How to remove duplicate items from a list using li

2019-01-09 10:31发布

问题:

How to remove duplicate items from a list using list comprehension? I have following code:

a = [1, 2, 3, 3, 5, 9, 6, 2, 8, 5, 2, 3, 5, 7, 3, 5, 8]
b = []
b = [item for item in a if item not in b]

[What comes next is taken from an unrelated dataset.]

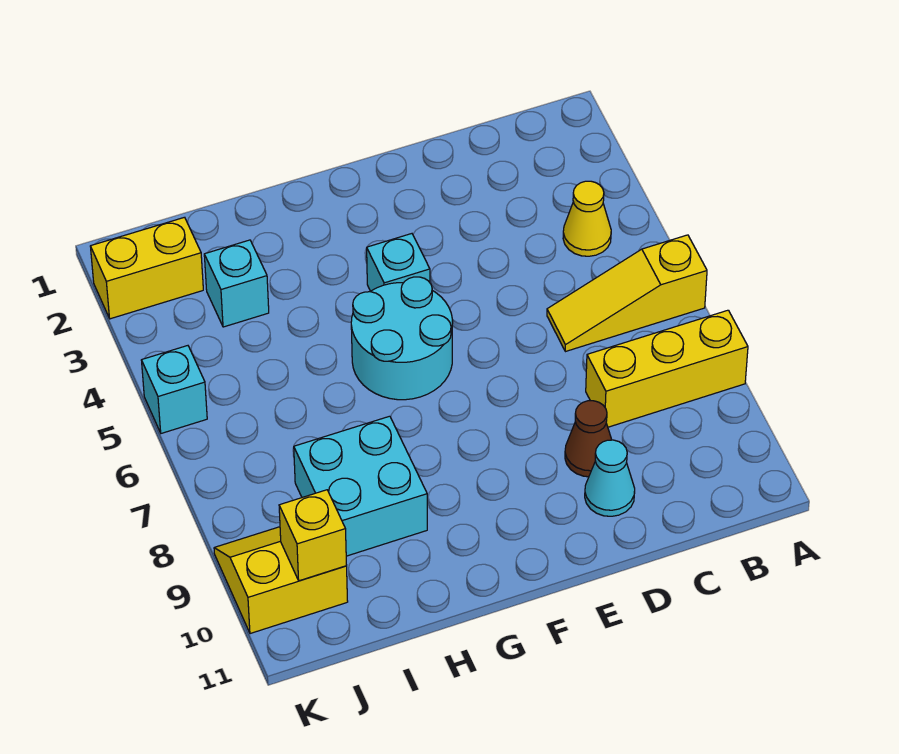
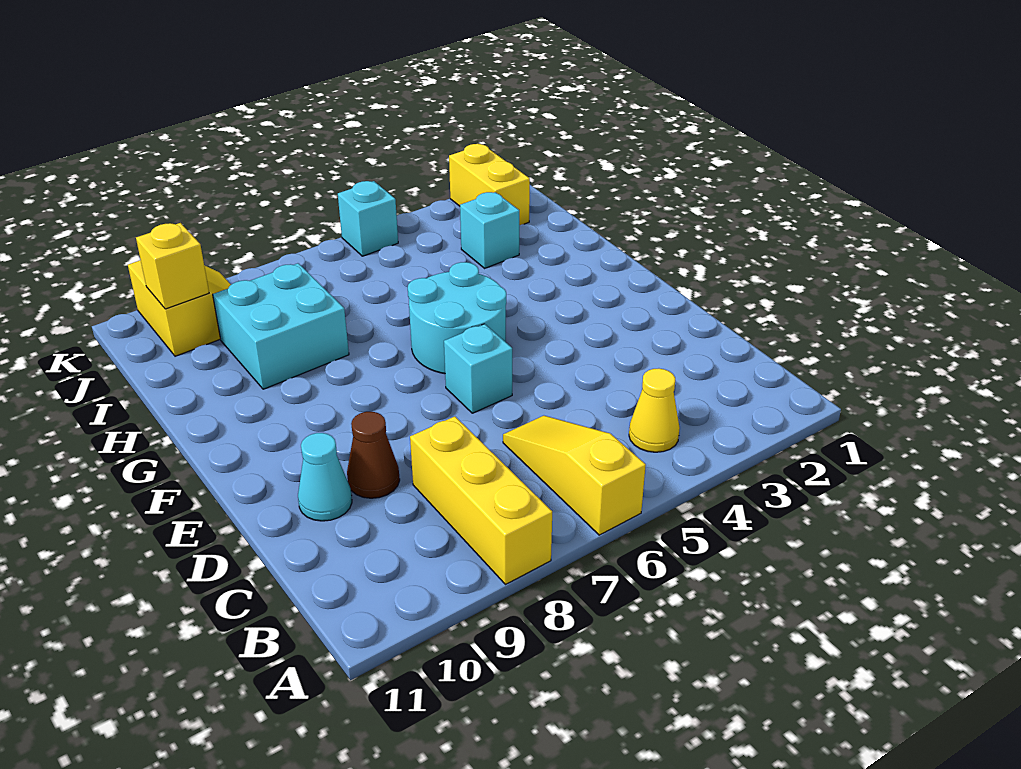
cyan 1x1 brick [367,234,430,291] -> cyan 1x1 brick moved to [444,324,512,413]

but it doesn't work, just produces identical list. Why its producing an identical list?

回答1:

It's producing an identical list as b contains no elements at run-time. What you'd want it this:

>>> a = [1, 2, 3, 3, 5, 9, 6, 2, 8, 5, 2, 3, 5, 7, 3, 5, 8]
>>> b = []
>>> [b.append(item) for item in a if item not in b]
[None, None, None, None, None, None, None, None]
>>> b
[1, 2, 3, 5, 9, 6, 8, 7]


回答2:

If you don't mind using a different technique than list comprehension you can use a set for that:

>>> a = [1, 2, 3, 3, 5, 9, 6, 2, 8, 5, 2, 3, 5, 7, 3, 5, 8]
>>> b = list(set(a))
>>> print b
[1, 2, 3, 5, 6, 7, 8, 9]


回答3:

The reason that the list is unchanged is that b starts out empty. This means that if item not in b is always True. Only after the list has been generated is this new non-empty list assigned to the variable b.



回答4:

Use keys on a dict constructed with values in a as its keys.

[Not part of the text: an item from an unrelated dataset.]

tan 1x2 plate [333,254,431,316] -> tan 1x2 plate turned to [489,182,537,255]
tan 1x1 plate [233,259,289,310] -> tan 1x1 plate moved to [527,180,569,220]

b = dict([(i, 1) for i in a]).keys()

Or use a set:

b = [i for i in set(a)]


回答5:

Use groupby:

>>> from itertools import groupby
>>> a = [1, 2, 3, 3, 5, 9, 6, 2, 8, 5, 2, 3, 5, 7, 3, 5, 8]
>>> [k for k, _ in groupby(sorted(a, key=lambda x: a.index(x)))]
[1, 2, 3, 5, 9, 6, 8, 7]

Leave out the key argument if you don't care about which order the value first appeared in the original list, e.g.

>>> [k for k, _ in groupby(sorted(a))]
[1, 2, 3, 5, 6, 7, 8, 9]

You can do some cool things with groupby. To identify items that appear multiple times:

>>> [k for k, v in groupby(sorted(a)) if len(list(v)) > 1]
[2, 3, 5, 8]

Or to build up a frequency dictionary:

>>> {k: len(list(v)) for k, v in groupby(sorted(a))}
{1: 1, 2: 3, 3: 4, 5: 4, 6: 1, 7: 1, 8: 2, 9: 1}

There are some very useful functions in the itertools module: chain, tee and product to name a few!



回答6:

>>> a = [10,20,30,20,10,50,60,40,80,50,40,0,100,30,60]
>>> [a.pop(a.index(i, a.index(i)+1)) for i in a if a.count(i) > 1]
>>> print(a)